According to McGregor, as high-speed networking tracks upwards of 400 GB, the challenge is not just about speeding up the interfaces between network nodes, but also being able to distribute network nodes.
“We’re talking about speeds we only dreamed about a couple of years ago,” said McGregor, who also emphasized that existing network architectures aren’t built for the emerging applications that are driving the need for speed. These applications include wireless communications, IoT, artificial intelligence and deep learning applications, as well as autonomous vehicles, which will be gathering a great deal of data to be processed in the cloud.
“Any way you look at it, the amount of data these networks have to handle is going grow exponentially over the next 20 years. Being able to go to 40GB to 100GB to 400GB and beyond is really critical,” he stated.
With semiconductors, says McGregor, it’s gotten to the point where everything is being put on a single chip to bring everything together as close as possible.

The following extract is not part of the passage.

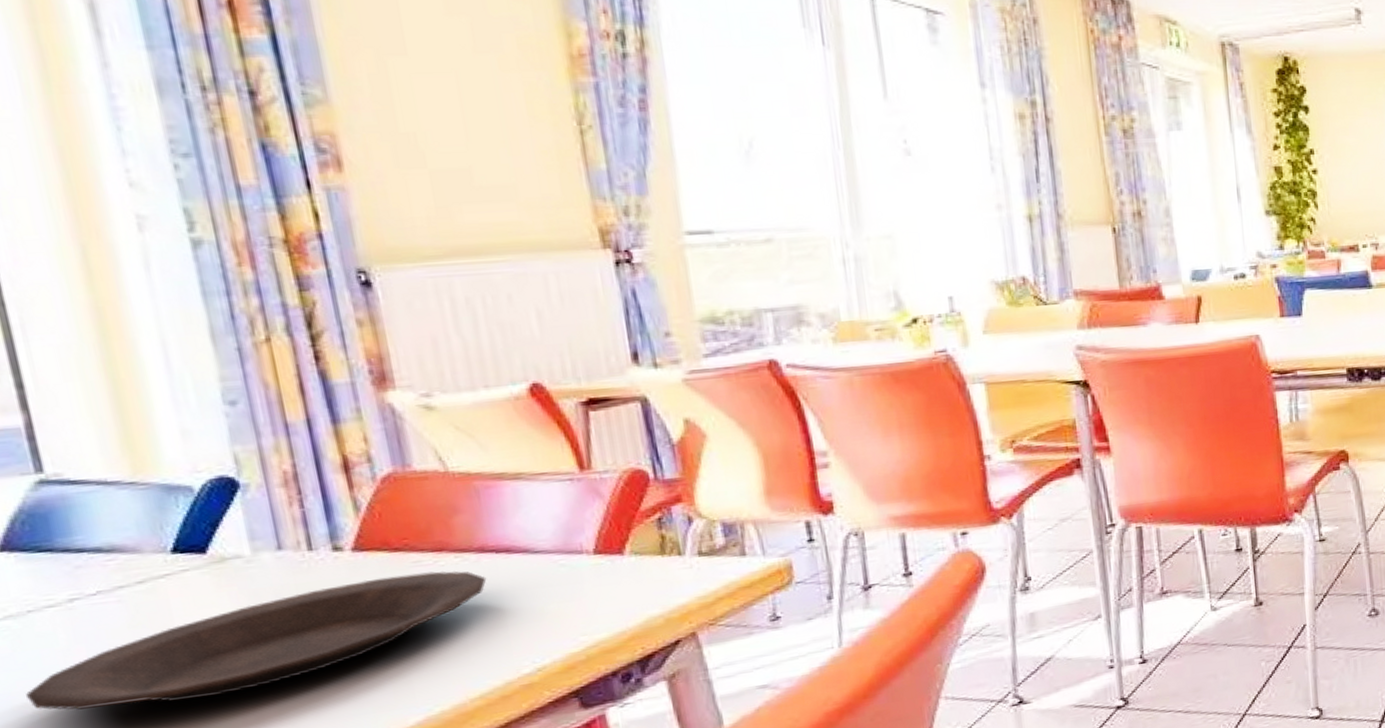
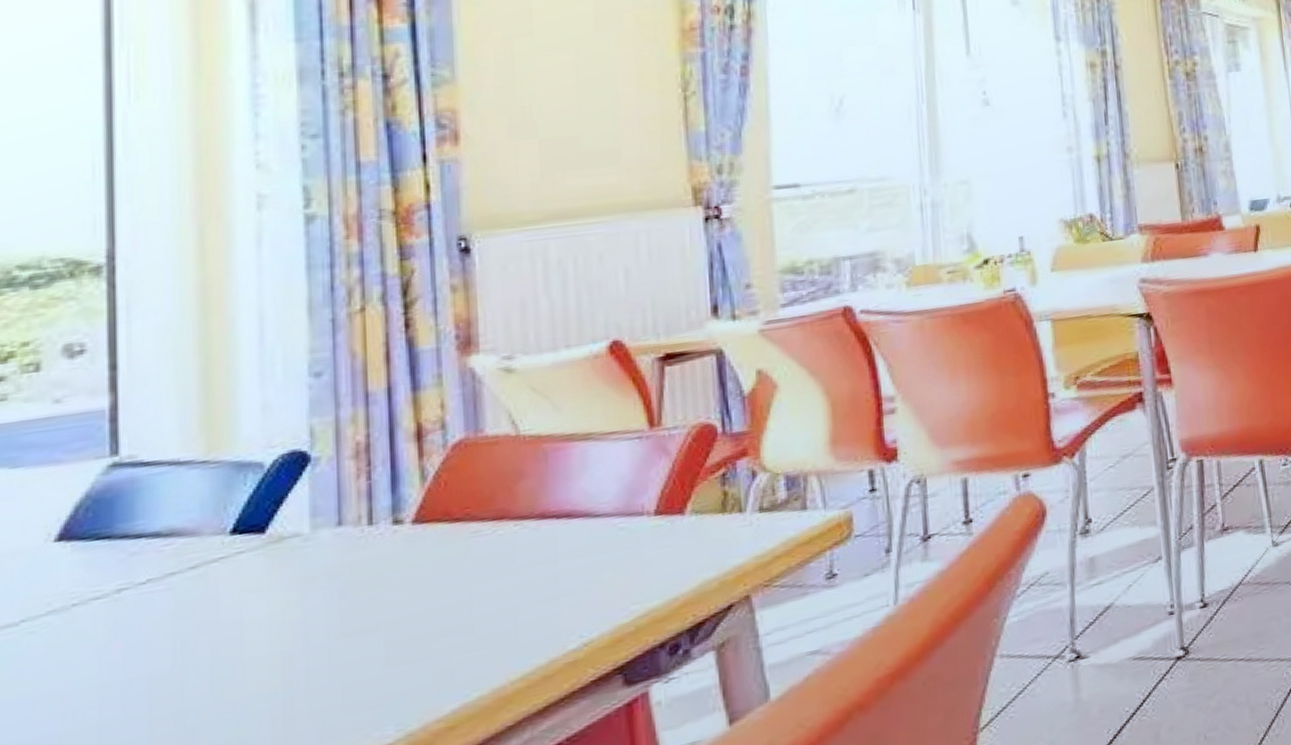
plate: present [26,570,487,710] -> none [52,539,544,715]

For a data center with all its storage, processing and compute elements, this scenario simply isn’t feasible.
“You have to have these high-speed interfaces,” he added.
As McGregor points out, the key to Rambus’ strategy has not just been memory, but the memory interface itself.

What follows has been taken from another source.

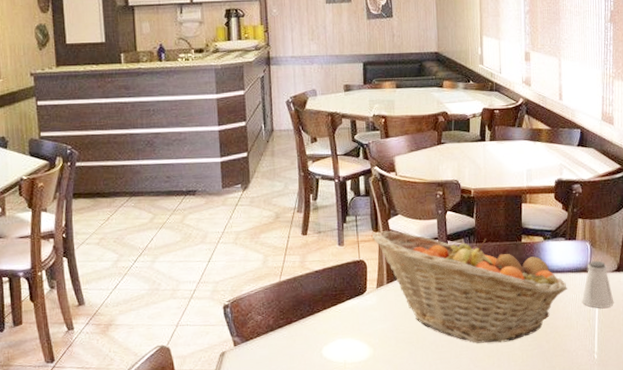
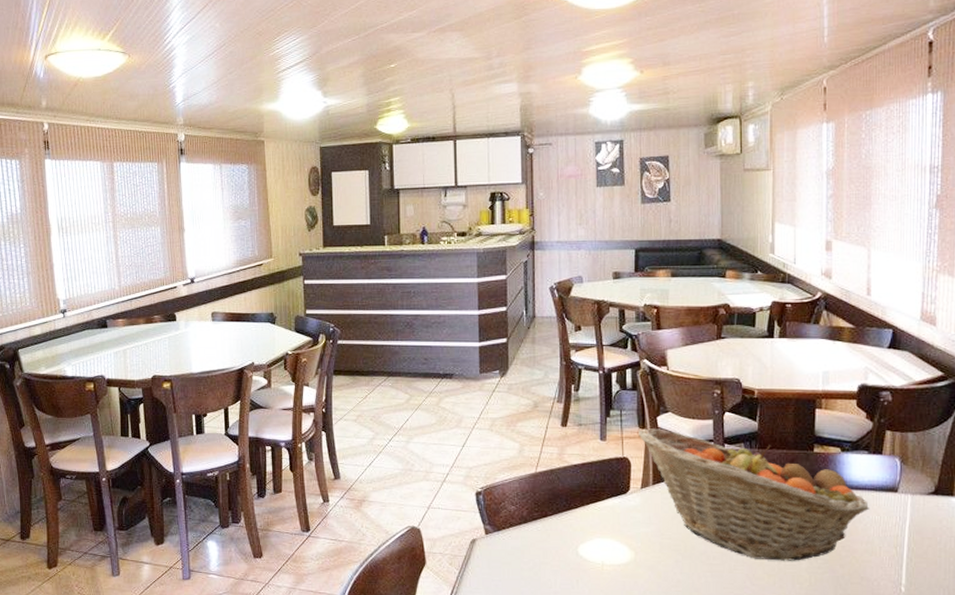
saltshaker: present [581,260,614,308] -> none [887,480,929,535]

“They’ve tried to take that IP and extend it, but not just to memory but to any interface,” he elaborated.
Partnering with Samsung, says McGregor, gives Rambus the advanced manufacturing capabilities for these types of high-speed interfaces. The TIRIAS Research analyst also noted that in the long term, applications such as AI will push the industry to adopt new architectures, as the current ones are limited both by physics and Moore’s Law. This includes Rambus’ efforts on cryogenic memory subsystems that can be cooled at cryogenic temperatures to support quantum computing.
Indeed, Rambus recently announced that it is expanding its collaboration with Microsoft researchers to develop prototype systems that optimize memory performance in cryogenic temperatures. Following the initial collaboration announced in December 2015, this new agreement extends joint efforts to enhance memory capabilities, reduce energy consumption and improve overall system performance.
The technologies being developed by the companies will improve energy efficiency for DRAM and logic operation at cryogenic temperatures, defined by the U.S. National Institute of Standards and Technology as below −180 °C or −292.00 °F or 93.15 K and ideal for high-performance super computers and quantum computers. Additionally, the technologies will enable high-speed SerDes links to operate efficiently in cryogenic and superconducting domains and allow new memory systems to function at these temperatures.